With 2nd phase 2 win, Bristol Myers Squibb builds case for first-in-class contender in pulmonary fibrosis

After scoring in a more common form of pulmonary fibrosis in May, Bristol Myers Squibb’s lysophosphatidic acid receptor 1 (LPA1) antagonist has turned out positive results in a rarer incarnation of the disease. The clinical win ups the pressure on a pair of entrenched blockbusters in interstitial lung disease—Roche’s Esbriet and Boehringer Ingelheim’s Ofev.

Angling for the first-in-class title, BMS’ investigational LPA1 antagonist BMS-986278 triumphed in a phase 2 study in patients with progressive pulmonary fibrosis (PPF). At 26 weeks, two daily 60-mg doses of BMS' candidate reduced the rate of decline in percent predicted forced vital capacity (ppFVC)—a key measure of lung function in patients with PPF—by 69% versus placebo. 

BMS is sharing the results at the European Respiratory Society 2023 international congress this week.

Notably, 38% of patients in the study received a background antifibrotic therapy like Roche’s pirfenidone, also known as Esbriet, or Boehringer’s nintedanib, which goes by the commercial moniker Ofev.

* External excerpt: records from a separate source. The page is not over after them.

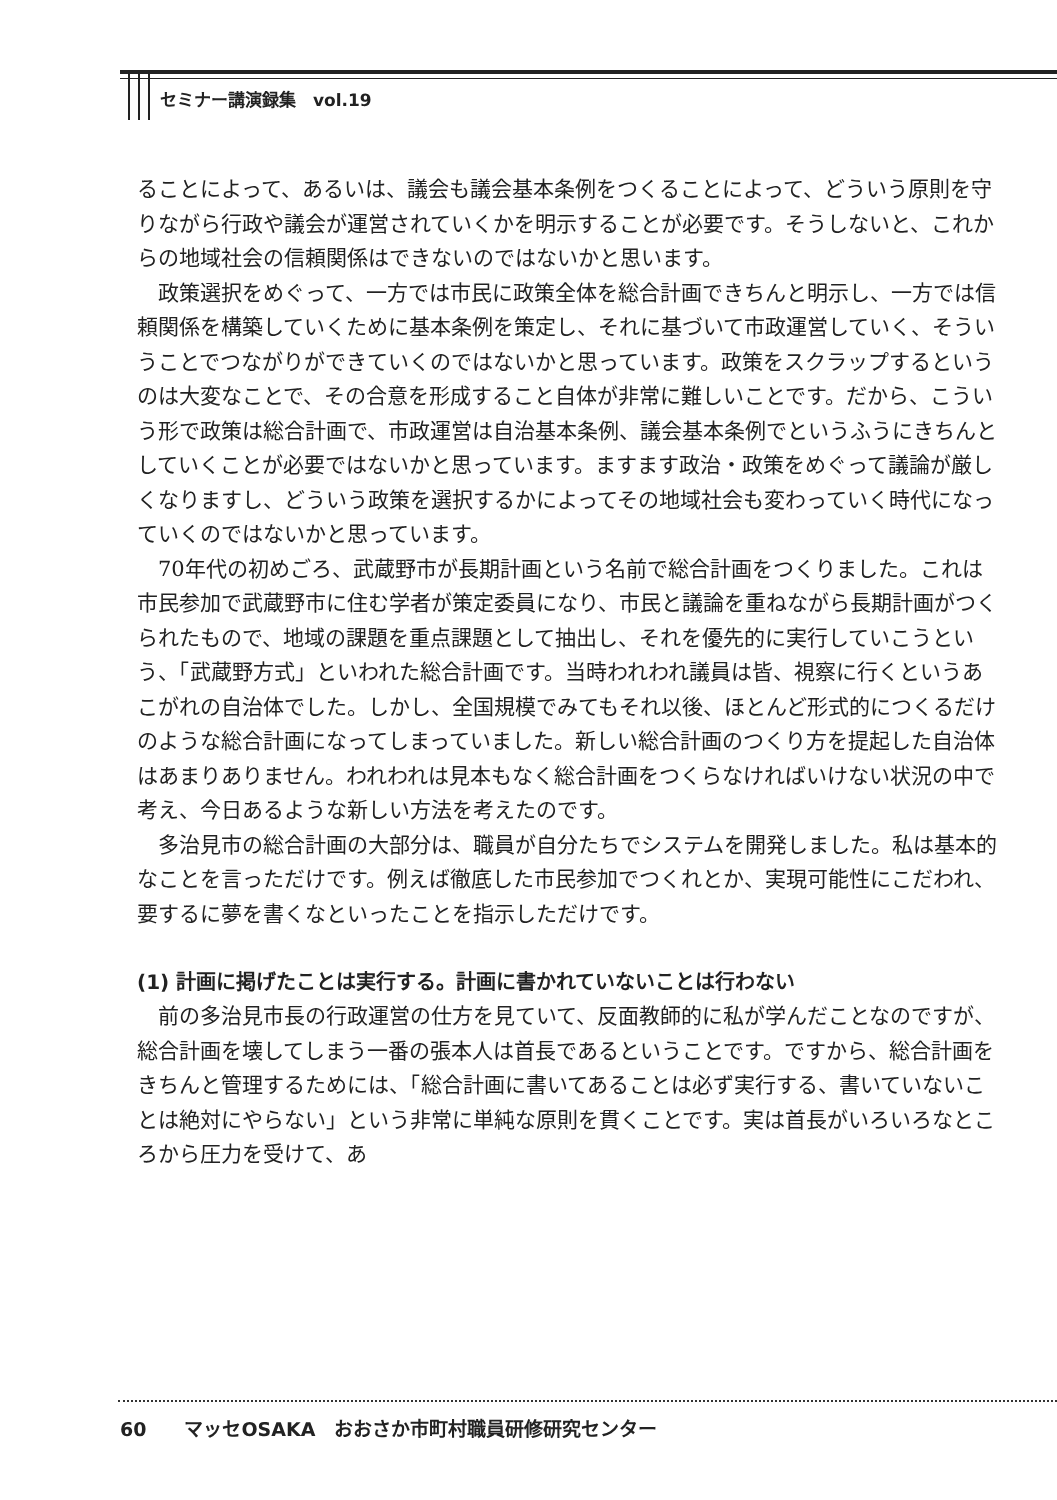セミナー講演録集　vol.19
ることによって、あるいは、議会も議会基本条例をつくることによって、どういう原則を守りながら行政や議会が運営されていくかを明示することが必要です。そうしないと、これからの地域社会の信頼関係はできないのではないかと思います。
政策選択をめぐって、一方では市民に政策全体を総合計画できちんと明示し、一方では信頼関係を構築していくために基本条例を策定し、それに基づいて市政運営していく、そういうことでつながりができていくのではないかと思っています。政策をスクラップするというのは大変なことで、その合意を形成すること自体が非常に難しいことです。だから、こういう形で政策は総合計画で、市政運営は自治基本条例、議会基本条例でというふうにきちんとしていくことが必要ではないかと思っています。ますます政治・政策をめぐって議論が厳しくなりますし、どういう政策を選択するかによってその地域社会も変わっていく時代になっていくのではないかと思っています。
70年代の初めごろ、武蔵野市が長期計画という名前で総合計画をつくりました。これは市民参加で武蔵野市に住む学者が策定委員になり、市民と議論を重ねながら長期計画がつくられたもので、地域の課題を重点課題として抽出し、それを優先的に実行していこうという、「武蔵野方式」といわれた総合計画です。当時われわれ議員は皆、視察に行くというあこがれの自治体でした。しかし、全国規模でみてもそれ以後、ほとんど形式的につくるだけのような総合計画になってしまっていました。新しい総合計画のつくり方を提起した自治体はあまりありません。われわれは見本もなく総合計画をつくらなければいけない状況の中で考え、今日あるような新しい方法を考えたのです。
多治見市の総合計画の大部分は、職員が自分たちでシステムを開発しました。私は基本的なことを言っただけです。例えば徹底した市民参加でつくれとか、実現可能性にこだわれ、要するに夢を書くなといったことを指示しただけです。
(1) 計画に掲げたことは実行する。計画に書かれていないことは行わない
前の多治見市長の行政運営の仕方を見ていて、反面教師的に私が学んだことなのですが、総合計画を壊してしまう一番の張本人は首長であるということです。ですから、総合計画をきちんと管理するためには、「総合計画に書いてあることは必ず実行する、書いていないことは絶対にやらない」という非常に単純な原則を貫くことです。実は首長がいろいろなところから圧力を受けて、あ
60　　マッセOSAKA　おおさか市町村職員研修研究センター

BMS-986278’s success on top of existing pulmonary fibrosis treatments suggests the drug could have potential as an add-on to established therapies.

Pulmonary fibrosis occurs when the lung tissue becomes damaged and scarred. The disease is characterized by shortness of breath, coughing and fatigue. PPF is less common than its sibling idiopathic pulmonary fibrosis (IPF), though PPF has shown a similar prognosis to IPF. Both diseases are fatal, with a median survival time of three to five years and a five-year survival rate of roughly 45%, BMS said in a press release.

In BMS’ phase 2 study, parallel cohorts of IPF and PPF patients received 30 mg or 60 mg of the company’s LPA1 prospect twice daily over 26 weeks.

Things didn’t go as smoothly for the lower dose of the drug, which only charted a 42% relative reduction in forced vital capacity versus placebo.

However, BMS noted that across doses, treatment was consistent with or without background antifibrotics like Esbriet and Ofev.

BMS-986278’s safety profile was generally well tolerated in both treatment arms, BMS said. Side effect rates were on par with the dummy drug, and discontinuation rates were low, the company added.

Across placebo and both doses of the drug, the most common side effects reported were diarrhea, COVID-19, cough and difficult or labored breathing.

The PPF win comes several months after BMS posted positive phase 2 results on its drug candidate in IPF.

In May, the company reported that a 60-mg dose of BMS-986278 reduced the rate of decline 62% on a measure of ppFVC. The company found that the 30-mg dose was not effective on the same measure.

Given that phase 2 success, BMS plans to begin work on a phase 3 program, the company’s chief medical officer Samit Hirawat, M.D., said earlier this year. On top of Monday’s PPF win, BMS said its drug will now be assessed in the phase 3 ALOFT (An LPA1 antagonist for pulmonary Fibrosis Trial) program.

Both Roche’s and Boehringer’s entrenched antifibrotics have ginned up blockbuster sales over the years.

In 2022, Ofev brought home full-year sales of 3.2 billion euros (about $3.4 billion). Esbriet, for its part, started to suffer from the entry of generics in last year’s second quarter, Roche said in a recent earnings release. The drug posted (PDF) full-year 2022 sales of 718 million Swiss francs (roughly $805 million). Ofev is patent protected until 2029.